Web page edit records:
=======
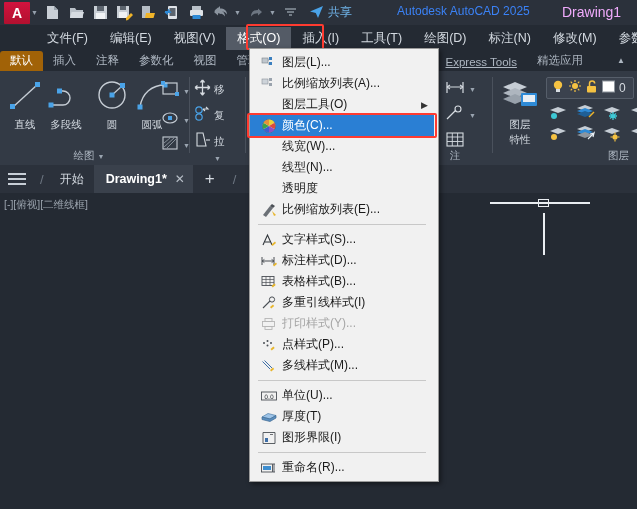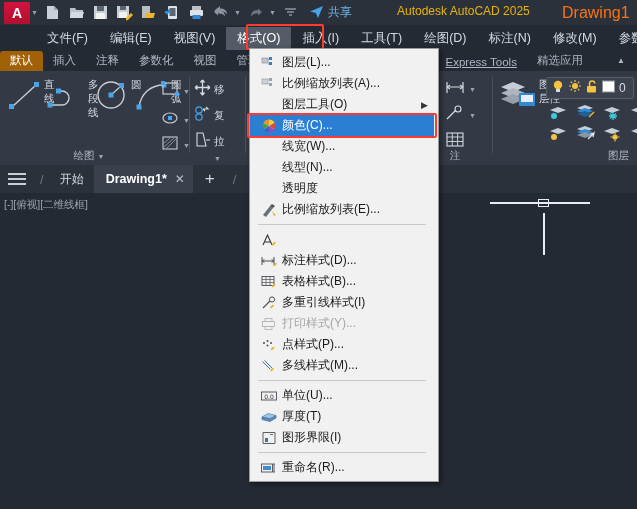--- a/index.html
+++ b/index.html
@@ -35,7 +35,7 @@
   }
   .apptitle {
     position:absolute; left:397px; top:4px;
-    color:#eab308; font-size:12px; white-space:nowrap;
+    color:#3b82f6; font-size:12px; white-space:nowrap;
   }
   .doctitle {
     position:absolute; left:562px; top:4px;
=======
Return each of the lines exactly as they appear above, with no images.

--- a/index.html
+++ b/index.html
@@ -35,7 +35,7 @@
   }
   .apptitle {
     position:absolute; left:397px; top:4px;
-    color:#eab308; font-size:12px; white-space:nowrap;
+    color:#3b82f6; font-size:12px; white-space:nowrap;
   }
   .doctitle {
     position:absolute; left:562px; top:4px;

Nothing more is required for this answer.